I still remember the days when Mozilla was the king of customization. It was them who introduced the extension concept to the browser, allowing all kinds of experimentation on the UX. Many of the features we expect in a modern browser today were first introduced through XPI extensions in the Mozilla Suite of lore and the first versions of Firefox. Now they play catch-up with whatever Chrome dictates web extensions are allowed to do, barely managing to avoid the worst

Again, the issue here isn't that Mozilla added support for Chrome-style web extensions to Firefox. It's that it did so removing support for “legacy” extensions.

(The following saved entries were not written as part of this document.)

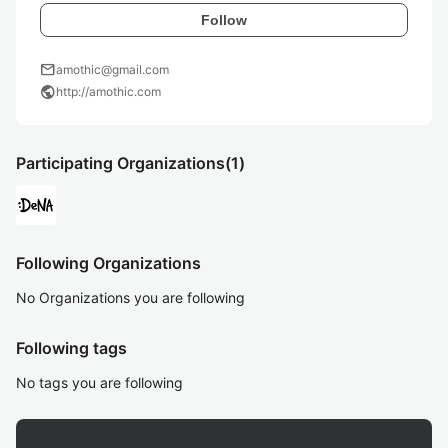
Follow
mail
amothic@gmail.com
public
http://amothic.com
Participating Organizations
(1)
Following Organizations
No Organizations you are following
Following tags
No tags you are following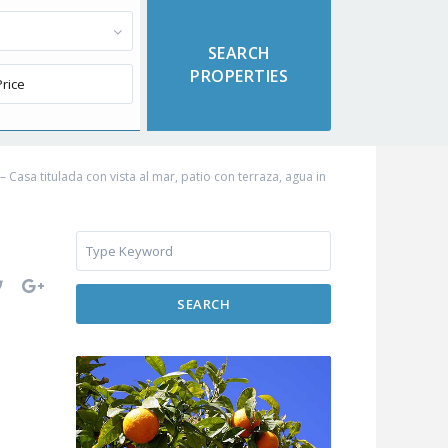
Casa titulada con vista al mar, patio con terraza, agua in
SEARCH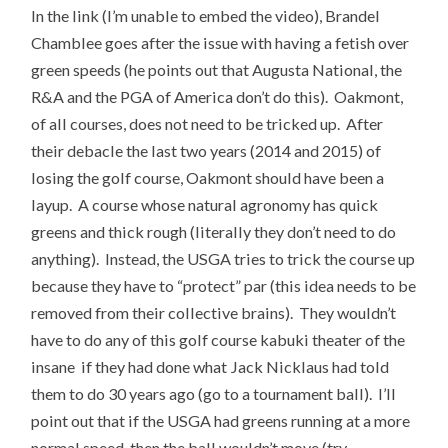
In the link (I’m unable to embed the video), Brandel
Chamblee goes after the issue with having a fetish over
green speeds (he points out that Augusta National, the
R&A and the PGA of America don’t do this). Oakmont,
of all courses, does not need to be tricked up. After
their debacle the last two years (2014 and 2015) of
losing the golf course, Oakmont should have been a
layup. A course whose natural agronomy has quick
greens and thick rough (literally they don’t need to do
anything). Instead, the USGA tries to trick the course up
because they have to “protect” par (this idea needs to be
removed from their collective brains). They wouldn’t
have to do any of this golf course kabuki theater of the
insane if they had done what Jack Nicklaus had told
them to do 30 years ago (go to a tournament ball). I’ll
point out that if the USGA had greens running at a more
normal speed, then the ball wouldn’t move (try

And while I'm sure there were good technical reasons why the existing implementation couldn't be kept and was holding back engine progress, like in the RSS/Live Bookmark case, I have my doubts that it could not be replaced with something more modern that still provided the same or —at worst— a similar interface.

Even assuming the new architecture is so wildly different from the previous one to make support legacy extension impossible, I find it extremely unlikely that it wouldn't be possible to design an extension interface that would allow pluggable protocol interfaces and image format support in modern browsers. Why do smaller niche browsers have better support for these things that the mainstream ones?

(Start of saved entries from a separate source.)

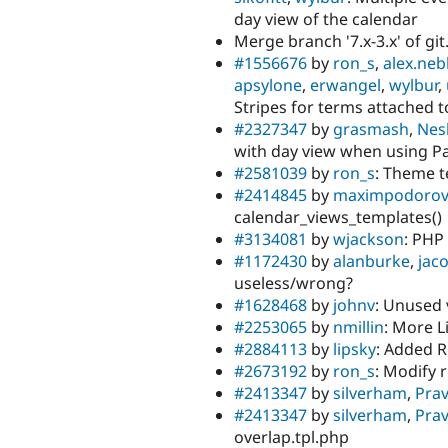
day view of the calendar
Merge branch '7.x-3.x' of git
#1556676
by
ron_s
,
alex.neb
apsylone
,
erwangel
,
wylbur
,
Stripes for terms attached to
#2327347
by
grasmash
,
Nesl
with day view when using Pa
#2581039
by
ron_s
: Theme 
#2414845
by
maximpodorov
calendar_views_templates()
#3134081
by
wjackson
: PHP
#1172430
by
alanburke
,
jac
useless/wrong?
#1628468
by
johnv
: Unused 
#2253065
by
nmillin
: More L
#2884113
by
lipsky
: Added R
#2673192
by
ron_s
: Modify 
#2413347
by
silverham
,
Prav
#2413347
by
silverham
,
Prav
overlap.tpl.php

Why is it that Falkon and Konqueror can leverage KIO to provide generic protocol access, and the Otter browser can leverage the extensive Qt image format support when using the QtWebKit engine to support more exotic formats (or the new JPEG XL standard), but neither Chrome nor Firefox nor Vivaldi offer comparable extensibility?

I'm sure somebody will try to make a claim about “security”, but I very strongly doubt that's anywhere close to the actual reason.

You know what makes this whole thing even more horrifying? That all major browser vendors and the W3C have actually worked their assess off to provide something like what I'm talking about for open protocols and standard image formats —but they've done it in submission to the power wielded by the mafia-like content distribution oligopoly, on an extremely controversial “standard” (read about the EFF opinion in their resignation letter).

Let me rephrase that: the kind of extension system I'm proposing to allow browsers to support more (open) protocols and (standard) image formats isn't impossible: in fact, major browsers already have similar systems in place to allow “consumption” of content locked by Digital Restrictions Management —the antithesis of the open web. So don't come tell me there's security issues with allowing the extensibility I'm asking for: it can't be worse than the hole opened by closed source DRM modules.

A positive outlook?

In many ways, the years between 2013 and 2018 were the worst for the open web, with the reduction in browser engine variety (Presto, Trident, even EdgeHTML were all discarded in that timespan), Firefox giving up on legacy extensions and web feeds, and the W3C EME betrayal.

Can we make the years between 2023 and 2028 those of its revival? With the Fediverse taking shape, a return to prominence of the “indie” web, and the birth of new protocols like Gemini, the times seem ripe.